5) Use a project management tool to increase collaboration and efficiency in your planning.
Are you using anything that helps you and your team focus on what tasks need to be done in planning your meetings and events? Do you find that maybe you’re using several different programs or systems that don’t talk to each other… and then you wonder where your team is in terms of accomplishing tasks and goals? If you aren’t already using a cloud-based tool to help you collaborate with your team AND your vendors, now is the perfect time to consider making a change. Having a system in place that enables everyone to see what they need to see, while including the proper files (and most up-to-date versions!!) in one central place online, not only prevents everyone from hunting-and-pecking for the info, but makes the planning process more clear. Having a 20-tab excel matrix might be “comfortable” because you’ve been using it for so long, but expanding into a project management program will enable you to shrink those docs, and help get every stakeholder on the same page (LITERALLY).
Top Tool Suggestions:
Redbook has a very nice interface, enabling users to sort tasks, keep detailed productivity reports, keep visual project timelines, and hold teammates accountable. It has integration with Zoom so you can hold video meetings, email plugins from Outlook and Gmail, and integrations with Box, Dropbox, Slack, Google Drive, and more.

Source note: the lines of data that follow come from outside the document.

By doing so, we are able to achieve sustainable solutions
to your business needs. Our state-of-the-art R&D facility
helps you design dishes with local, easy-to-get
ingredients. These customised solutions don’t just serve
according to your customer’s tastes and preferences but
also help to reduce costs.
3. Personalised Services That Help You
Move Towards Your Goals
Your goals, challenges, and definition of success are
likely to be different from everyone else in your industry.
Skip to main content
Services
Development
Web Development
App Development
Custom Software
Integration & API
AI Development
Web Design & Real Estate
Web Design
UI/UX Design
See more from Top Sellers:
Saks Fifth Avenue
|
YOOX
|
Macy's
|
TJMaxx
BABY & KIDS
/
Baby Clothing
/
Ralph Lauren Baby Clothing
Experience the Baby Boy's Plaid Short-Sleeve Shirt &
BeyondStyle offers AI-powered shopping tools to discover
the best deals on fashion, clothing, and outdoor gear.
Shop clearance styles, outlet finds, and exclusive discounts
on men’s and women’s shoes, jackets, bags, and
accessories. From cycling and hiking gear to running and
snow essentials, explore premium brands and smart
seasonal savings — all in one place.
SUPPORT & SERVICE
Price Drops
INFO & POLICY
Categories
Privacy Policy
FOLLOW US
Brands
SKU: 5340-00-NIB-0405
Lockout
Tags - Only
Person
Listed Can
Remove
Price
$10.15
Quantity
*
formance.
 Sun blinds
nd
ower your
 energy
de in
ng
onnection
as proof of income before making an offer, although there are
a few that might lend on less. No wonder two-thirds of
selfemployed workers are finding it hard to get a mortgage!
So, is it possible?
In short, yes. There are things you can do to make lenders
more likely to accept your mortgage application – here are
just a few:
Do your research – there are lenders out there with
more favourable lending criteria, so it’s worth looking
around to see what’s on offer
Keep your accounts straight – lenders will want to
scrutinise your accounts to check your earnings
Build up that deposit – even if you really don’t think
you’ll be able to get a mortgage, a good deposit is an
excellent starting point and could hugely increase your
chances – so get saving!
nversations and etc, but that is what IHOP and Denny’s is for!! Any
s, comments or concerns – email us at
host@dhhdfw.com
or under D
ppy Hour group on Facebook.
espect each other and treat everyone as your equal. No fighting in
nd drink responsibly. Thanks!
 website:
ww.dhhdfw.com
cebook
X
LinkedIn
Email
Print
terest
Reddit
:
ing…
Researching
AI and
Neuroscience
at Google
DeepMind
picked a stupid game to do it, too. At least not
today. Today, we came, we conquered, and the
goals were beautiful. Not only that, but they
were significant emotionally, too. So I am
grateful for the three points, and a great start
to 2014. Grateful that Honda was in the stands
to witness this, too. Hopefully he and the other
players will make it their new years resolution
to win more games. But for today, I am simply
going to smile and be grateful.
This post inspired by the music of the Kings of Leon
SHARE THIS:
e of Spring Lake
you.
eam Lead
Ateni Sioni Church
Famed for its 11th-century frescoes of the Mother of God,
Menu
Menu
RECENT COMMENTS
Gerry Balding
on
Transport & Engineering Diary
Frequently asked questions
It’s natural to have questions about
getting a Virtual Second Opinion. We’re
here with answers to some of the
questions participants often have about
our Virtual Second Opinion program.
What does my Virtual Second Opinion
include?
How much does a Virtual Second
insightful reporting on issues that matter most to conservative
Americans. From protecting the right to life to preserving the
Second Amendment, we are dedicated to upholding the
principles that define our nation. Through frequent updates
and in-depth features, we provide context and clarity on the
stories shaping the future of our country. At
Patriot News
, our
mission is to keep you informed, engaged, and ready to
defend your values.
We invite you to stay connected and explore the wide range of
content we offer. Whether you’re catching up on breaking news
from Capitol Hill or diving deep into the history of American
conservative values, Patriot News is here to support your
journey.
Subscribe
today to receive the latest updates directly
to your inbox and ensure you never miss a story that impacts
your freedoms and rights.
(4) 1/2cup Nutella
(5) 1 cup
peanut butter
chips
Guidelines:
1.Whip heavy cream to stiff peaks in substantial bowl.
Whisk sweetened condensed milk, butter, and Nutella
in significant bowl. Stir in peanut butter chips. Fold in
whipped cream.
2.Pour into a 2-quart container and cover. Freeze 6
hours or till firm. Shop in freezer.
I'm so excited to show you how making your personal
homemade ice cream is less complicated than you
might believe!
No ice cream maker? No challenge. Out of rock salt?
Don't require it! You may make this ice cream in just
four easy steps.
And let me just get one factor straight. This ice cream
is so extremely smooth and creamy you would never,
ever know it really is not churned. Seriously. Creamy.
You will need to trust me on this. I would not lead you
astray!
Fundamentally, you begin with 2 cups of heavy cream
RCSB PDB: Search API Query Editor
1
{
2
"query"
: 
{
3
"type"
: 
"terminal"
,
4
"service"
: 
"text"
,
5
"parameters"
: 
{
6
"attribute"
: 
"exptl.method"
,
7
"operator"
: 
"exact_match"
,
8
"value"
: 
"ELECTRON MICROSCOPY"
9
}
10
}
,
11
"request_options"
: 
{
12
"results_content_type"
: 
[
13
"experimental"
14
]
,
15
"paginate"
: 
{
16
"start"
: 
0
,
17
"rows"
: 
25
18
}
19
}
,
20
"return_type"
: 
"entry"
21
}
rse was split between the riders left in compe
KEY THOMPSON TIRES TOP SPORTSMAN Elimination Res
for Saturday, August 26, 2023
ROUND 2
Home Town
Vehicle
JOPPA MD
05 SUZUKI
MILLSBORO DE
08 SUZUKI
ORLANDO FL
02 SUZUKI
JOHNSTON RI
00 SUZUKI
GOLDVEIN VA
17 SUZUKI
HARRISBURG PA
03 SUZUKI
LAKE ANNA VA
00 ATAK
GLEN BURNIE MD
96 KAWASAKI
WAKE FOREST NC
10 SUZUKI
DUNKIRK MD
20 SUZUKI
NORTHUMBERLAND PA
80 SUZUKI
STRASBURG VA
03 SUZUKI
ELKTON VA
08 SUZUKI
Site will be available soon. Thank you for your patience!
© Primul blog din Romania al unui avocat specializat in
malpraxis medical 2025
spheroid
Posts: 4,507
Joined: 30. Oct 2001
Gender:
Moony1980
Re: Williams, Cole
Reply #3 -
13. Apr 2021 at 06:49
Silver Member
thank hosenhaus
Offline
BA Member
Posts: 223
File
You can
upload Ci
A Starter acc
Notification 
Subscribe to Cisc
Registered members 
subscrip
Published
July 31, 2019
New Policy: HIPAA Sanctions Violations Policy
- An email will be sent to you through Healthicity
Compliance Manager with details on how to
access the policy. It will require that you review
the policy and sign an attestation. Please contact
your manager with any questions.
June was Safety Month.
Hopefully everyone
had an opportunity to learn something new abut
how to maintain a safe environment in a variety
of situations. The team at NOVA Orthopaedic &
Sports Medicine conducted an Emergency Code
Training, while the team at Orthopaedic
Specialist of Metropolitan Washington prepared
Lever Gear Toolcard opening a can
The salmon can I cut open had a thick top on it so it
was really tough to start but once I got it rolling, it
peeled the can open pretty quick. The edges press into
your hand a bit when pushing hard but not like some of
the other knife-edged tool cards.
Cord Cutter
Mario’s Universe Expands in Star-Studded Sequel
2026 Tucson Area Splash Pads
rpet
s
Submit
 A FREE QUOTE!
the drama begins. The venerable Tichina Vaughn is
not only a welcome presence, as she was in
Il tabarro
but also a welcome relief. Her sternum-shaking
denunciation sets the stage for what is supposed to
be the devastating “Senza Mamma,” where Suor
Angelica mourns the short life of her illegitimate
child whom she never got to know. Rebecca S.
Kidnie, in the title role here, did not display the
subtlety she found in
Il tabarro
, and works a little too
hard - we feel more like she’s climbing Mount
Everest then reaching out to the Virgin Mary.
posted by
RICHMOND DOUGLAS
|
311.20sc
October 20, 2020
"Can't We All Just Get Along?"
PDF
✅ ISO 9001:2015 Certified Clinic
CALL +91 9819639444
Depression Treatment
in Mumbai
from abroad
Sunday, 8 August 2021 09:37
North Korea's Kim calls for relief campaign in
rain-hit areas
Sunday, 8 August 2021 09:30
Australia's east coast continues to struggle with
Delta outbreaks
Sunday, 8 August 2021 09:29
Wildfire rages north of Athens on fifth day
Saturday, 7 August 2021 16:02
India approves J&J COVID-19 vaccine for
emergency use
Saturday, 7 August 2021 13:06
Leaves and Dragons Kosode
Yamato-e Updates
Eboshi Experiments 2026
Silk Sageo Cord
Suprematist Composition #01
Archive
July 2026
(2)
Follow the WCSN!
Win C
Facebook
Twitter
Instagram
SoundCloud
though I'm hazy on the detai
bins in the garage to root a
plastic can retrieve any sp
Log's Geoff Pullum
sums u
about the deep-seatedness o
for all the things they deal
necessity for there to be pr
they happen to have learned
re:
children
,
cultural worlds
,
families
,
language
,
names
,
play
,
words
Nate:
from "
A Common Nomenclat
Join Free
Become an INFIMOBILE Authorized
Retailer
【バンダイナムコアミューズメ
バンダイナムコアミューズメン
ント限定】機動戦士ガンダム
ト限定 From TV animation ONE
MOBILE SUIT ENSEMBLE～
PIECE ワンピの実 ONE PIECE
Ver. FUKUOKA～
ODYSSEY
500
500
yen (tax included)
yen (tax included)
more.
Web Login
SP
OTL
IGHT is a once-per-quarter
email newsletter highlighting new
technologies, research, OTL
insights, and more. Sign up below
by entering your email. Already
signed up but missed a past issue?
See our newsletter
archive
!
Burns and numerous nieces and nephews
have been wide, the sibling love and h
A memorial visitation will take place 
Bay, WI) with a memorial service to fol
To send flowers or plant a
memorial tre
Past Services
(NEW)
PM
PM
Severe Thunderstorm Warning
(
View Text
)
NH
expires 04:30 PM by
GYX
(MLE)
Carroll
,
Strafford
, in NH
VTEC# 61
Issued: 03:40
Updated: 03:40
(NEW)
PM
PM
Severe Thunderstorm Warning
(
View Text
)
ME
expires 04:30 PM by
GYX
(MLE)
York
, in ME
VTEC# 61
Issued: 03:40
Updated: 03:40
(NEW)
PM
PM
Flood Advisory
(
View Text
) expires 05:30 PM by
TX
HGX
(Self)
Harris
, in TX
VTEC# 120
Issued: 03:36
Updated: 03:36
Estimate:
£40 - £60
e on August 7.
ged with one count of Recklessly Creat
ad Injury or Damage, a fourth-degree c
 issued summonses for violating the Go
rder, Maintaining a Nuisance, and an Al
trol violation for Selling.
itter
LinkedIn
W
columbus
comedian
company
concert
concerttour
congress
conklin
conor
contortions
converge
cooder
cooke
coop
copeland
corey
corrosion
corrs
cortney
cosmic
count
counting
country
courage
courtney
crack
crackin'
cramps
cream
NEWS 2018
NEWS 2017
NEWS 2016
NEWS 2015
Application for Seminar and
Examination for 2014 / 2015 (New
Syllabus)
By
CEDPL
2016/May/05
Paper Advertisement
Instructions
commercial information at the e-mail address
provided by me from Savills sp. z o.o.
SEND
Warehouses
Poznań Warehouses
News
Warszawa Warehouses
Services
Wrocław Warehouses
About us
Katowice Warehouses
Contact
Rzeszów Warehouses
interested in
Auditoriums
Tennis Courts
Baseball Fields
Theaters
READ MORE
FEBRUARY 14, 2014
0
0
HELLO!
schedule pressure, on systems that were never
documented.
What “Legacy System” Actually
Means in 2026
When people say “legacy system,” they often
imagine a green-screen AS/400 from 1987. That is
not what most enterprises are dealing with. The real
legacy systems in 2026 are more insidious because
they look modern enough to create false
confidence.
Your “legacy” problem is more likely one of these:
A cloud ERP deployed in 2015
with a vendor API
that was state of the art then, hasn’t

Time Doctor enables you to not only track time spent on specific clients or projects, but it also has integration with a ton of tools you’re likely already using such as Google Drive, Slack, FreshBooks, Podio, Asana, Basecamp, and more.
Proofhub is a great alternative to the “big” tools like Basecamp, Wrike, TeamWork, Asana, and Trello. They even have comparisons of their tool to each of these explained on their Website. It has project templates, chat, discussions, time tracking, a calendar, Workflows and kanban boards, and reporting. They also have some key integrations that will streamline your workflow!
This isn’t an exhaustive list, but it’s a great start! It’s a way to get our minds brewing on some of the things we all struggle with as professionals, whether you’re working in the meetings and events industry or beyond.
What if you posted this list next to your computer? It’s likely it would help you focus on honing in on the goals you’ve set. Focusing, thinking, and executing on these things will also help you feel more accomplished… And that’s something we can ALL appreciate in our daily lives (both professional and personal).
Prioritize. Ponder. Perform… Repeat.